--- PROVIDED RECORDS Enclosed Below ---

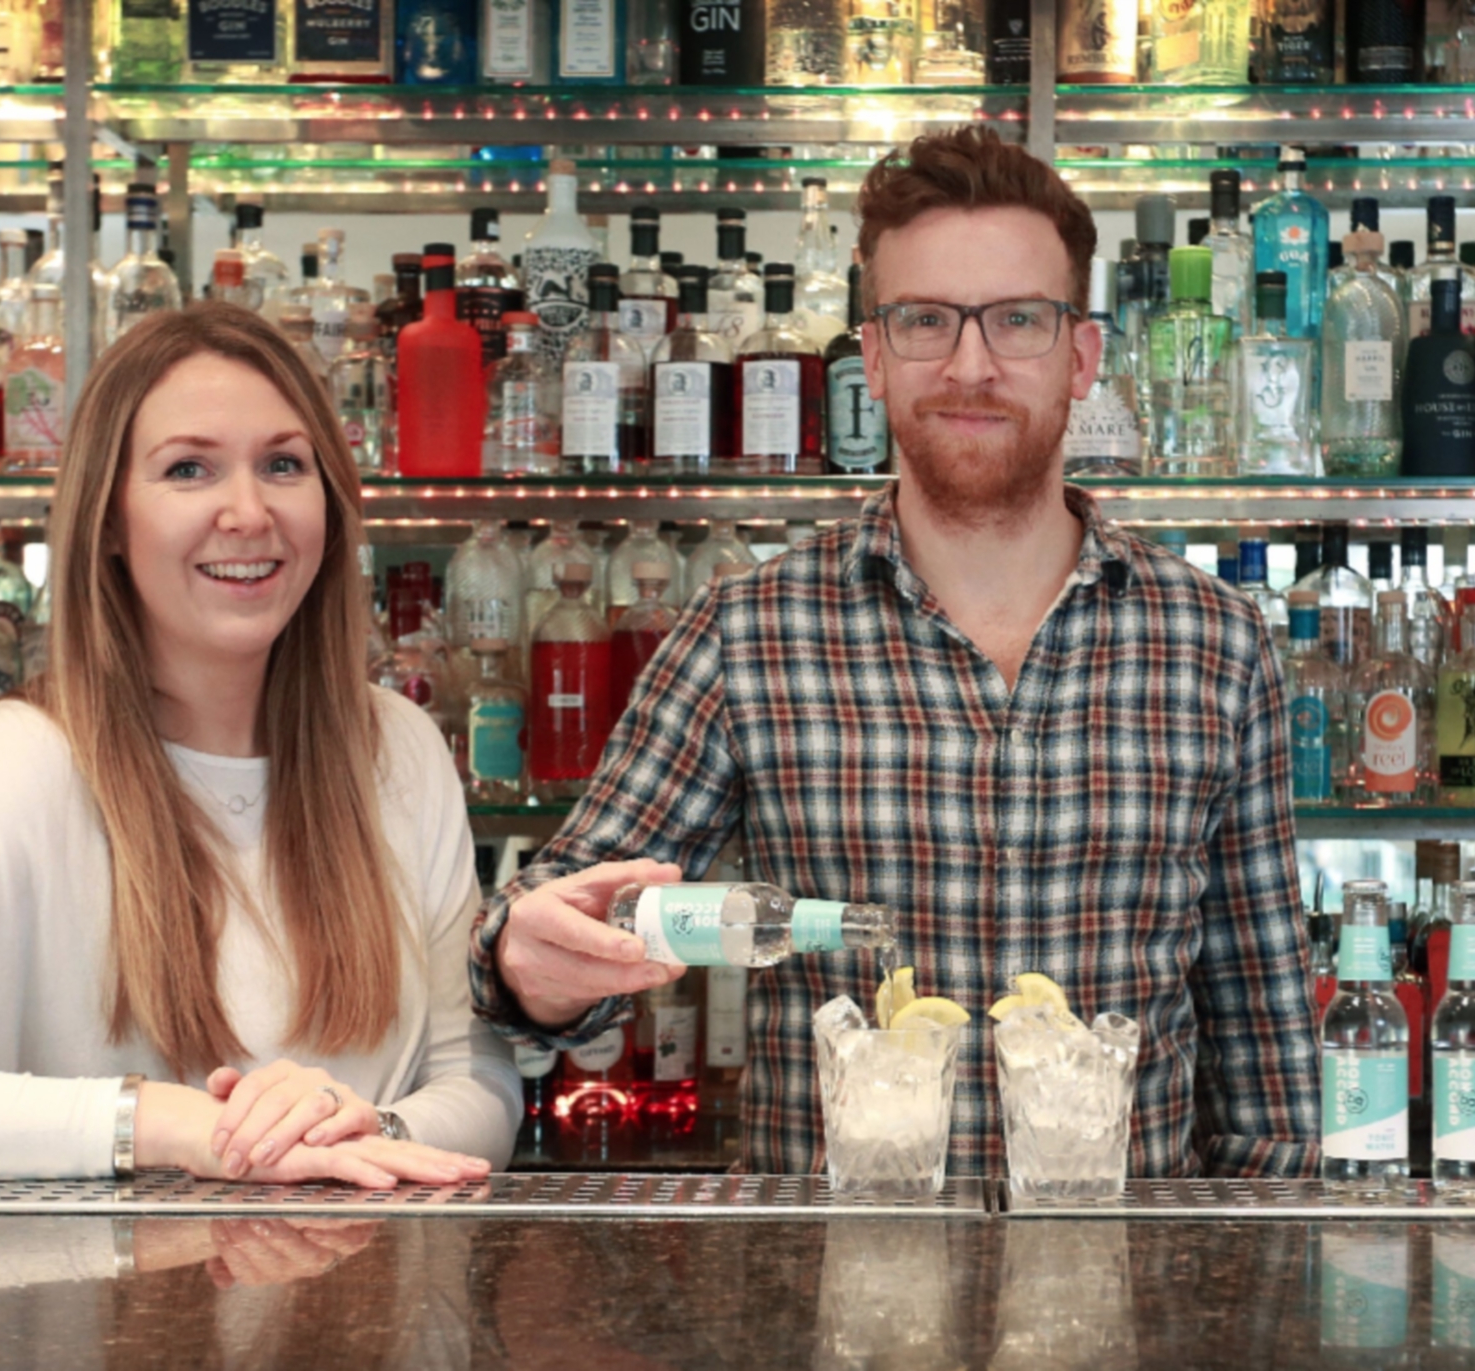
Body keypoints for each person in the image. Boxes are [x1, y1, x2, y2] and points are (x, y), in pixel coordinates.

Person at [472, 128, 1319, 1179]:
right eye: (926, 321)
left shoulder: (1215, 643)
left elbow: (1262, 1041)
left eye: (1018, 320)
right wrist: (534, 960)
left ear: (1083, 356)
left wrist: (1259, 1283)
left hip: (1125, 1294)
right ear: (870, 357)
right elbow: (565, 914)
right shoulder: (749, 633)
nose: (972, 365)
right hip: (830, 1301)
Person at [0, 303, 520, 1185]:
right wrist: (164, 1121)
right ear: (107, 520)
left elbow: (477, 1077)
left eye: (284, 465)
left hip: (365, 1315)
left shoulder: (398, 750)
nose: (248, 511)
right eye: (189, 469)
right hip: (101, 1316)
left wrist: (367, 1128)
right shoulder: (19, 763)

--- End of Enclosed PROVIDED RECORDS ---
--- PROVIDED RECORDS Enclosed Below ---

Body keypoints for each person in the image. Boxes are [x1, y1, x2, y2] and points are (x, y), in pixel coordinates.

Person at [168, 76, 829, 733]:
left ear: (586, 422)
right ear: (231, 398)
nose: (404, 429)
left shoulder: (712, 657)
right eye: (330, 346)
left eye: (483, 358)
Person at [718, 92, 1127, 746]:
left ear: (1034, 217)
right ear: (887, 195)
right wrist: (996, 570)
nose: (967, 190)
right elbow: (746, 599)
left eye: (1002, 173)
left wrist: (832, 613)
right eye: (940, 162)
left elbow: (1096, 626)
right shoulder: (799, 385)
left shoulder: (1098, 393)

--- End of Enclosed PROVIDED RECORDS ---
--- PROVIDED RECORDS Enclosed Below ---

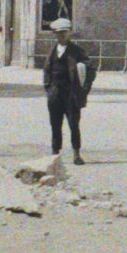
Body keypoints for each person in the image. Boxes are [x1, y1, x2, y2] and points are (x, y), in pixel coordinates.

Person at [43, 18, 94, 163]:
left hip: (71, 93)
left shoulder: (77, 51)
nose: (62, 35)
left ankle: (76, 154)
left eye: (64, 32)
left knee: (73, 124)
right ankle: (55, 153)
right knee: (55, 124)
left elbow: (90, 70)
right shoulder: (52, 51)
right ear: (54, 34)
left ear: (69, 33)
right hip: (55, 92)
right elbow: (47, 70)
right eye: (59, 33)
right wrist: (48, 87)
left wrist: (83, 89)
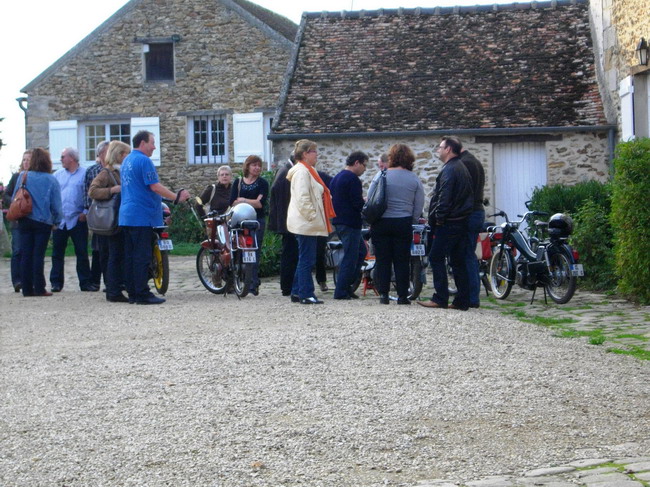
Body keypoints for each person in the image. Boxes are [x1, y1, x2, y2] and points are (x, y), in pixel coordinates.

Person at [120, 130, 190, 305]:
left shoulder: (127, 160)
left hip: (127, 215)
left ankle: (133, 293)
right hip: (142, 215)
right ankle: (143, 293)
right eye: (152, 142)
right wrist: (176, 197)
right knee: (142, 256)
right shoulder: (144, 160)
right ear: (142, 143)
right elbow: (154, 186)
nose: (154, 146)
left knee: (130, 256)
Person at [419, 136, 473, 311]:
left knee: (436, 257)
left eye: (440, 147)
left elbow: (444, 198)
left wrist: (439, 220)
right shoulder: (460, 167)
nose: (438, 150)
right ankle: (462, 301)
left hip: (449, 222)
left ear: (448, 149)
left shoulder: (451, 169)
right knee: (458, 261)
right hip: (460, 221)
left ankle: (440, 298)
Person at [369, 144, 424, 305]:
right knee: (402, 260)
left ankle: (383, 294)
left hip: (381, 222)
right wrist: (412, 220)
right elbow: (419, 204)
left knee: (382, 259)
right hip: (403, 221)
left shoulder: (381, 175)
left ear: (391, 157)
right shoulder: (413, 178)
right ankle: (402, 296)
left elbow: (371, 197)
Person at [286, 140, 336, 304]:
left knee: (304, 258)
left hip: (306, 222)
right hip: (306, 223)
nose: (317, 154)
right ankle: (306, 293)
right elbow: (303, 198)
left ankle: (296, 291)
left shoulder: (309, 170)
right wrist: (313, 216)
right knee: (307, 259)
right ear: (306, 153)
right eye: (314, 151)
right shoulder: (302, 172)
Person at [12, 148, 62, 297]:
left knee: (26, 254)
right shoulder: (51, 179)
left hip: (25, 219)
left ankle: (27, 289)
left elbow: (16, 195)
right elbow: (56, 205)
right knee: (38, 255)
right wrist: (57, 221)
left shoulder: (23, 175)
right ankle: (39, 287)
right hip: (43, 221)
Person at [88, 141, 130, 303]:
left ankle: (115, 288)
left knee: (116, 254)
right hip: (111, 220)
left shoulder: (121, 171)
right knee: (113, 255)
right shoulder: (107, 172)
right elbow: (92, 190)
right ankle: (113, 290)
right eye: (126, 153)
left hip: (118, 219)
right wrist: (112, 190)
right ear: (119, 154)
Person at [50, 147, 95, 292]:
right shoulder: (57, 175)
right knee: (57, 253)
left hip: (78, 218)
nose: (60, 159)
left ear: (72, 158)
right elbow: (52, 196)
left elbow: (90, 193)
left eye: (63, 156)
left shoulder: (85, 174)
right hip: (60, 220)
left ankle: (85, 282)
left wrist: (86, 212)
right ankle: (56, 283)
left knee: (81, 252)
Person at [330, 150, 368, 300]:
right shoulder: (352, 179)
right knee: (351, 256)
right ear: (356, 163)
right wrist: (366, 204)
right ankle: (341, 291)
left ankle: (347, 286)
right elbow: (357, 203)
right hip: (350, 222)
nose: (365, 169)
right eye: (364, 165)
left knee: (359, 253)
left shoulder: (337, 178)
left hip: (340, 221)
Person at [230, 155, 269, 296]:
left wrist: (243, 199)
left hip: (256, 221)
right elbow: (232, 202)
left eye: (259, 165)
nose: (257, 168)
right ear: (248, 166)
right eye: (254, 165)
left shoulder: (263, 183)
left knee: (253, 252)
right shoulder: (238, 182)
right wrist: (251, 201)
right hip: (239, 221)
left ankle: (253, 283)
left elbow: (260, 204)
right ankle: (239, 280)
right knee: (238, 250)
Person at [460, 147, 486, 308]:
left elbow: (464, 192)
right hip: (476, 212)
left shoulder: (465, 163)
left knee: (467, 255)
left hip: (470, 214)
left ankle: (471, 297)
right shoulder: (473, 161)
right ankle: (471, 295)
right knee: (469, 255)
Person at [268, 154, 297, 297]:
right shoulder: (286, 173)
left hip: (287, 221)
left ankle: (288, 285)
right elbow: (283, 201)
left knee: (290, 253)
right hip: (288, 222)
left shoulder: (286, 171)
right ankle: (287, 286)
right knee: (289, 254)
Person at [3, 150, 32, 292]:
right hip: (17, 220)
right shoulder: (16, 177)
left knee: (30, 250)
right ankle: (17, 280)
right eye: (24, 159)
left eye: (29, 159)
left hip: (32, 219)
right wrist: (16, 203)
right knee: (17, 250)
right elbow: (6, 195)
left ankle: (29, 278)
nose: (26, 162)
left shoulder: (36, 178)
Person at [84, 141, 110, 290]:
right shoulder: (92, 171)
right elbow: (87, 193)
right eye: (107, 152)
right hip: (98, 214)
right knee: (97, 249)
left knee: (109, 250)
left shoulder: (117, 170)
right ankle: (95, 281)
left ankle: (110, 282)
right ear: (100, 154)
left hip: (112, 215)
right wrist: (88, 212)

--- End of Enclosed PROVIDED RECORDS ---

Transcribe the records above from the line holding "left knee: (253, 252)" down to the line holding "right knee: (469, 255)", inclusive, without adding anything.

> [ANSWER TO THIS PROBLEM]
left knee: (253, 252)
right shoulder: (238, 182)
right wrist: (251, 201)
right hip: (239, 221)
left ankle: (253, 283)
left elbow: (260, 204)
right ankle: (239, 280)
right knee: (238, 250)
Person at [460, 147, 486, 308]:
left elbow: (464, 192)
right hip: (476, 212)
left shoulder: (465, 163)
left knee: (467, 255)
left hip: (470, 214)
left ankle: (471, 297)
right shoulder: (473, 161)
right ankle: (471, 295)
right knee: (469, 255)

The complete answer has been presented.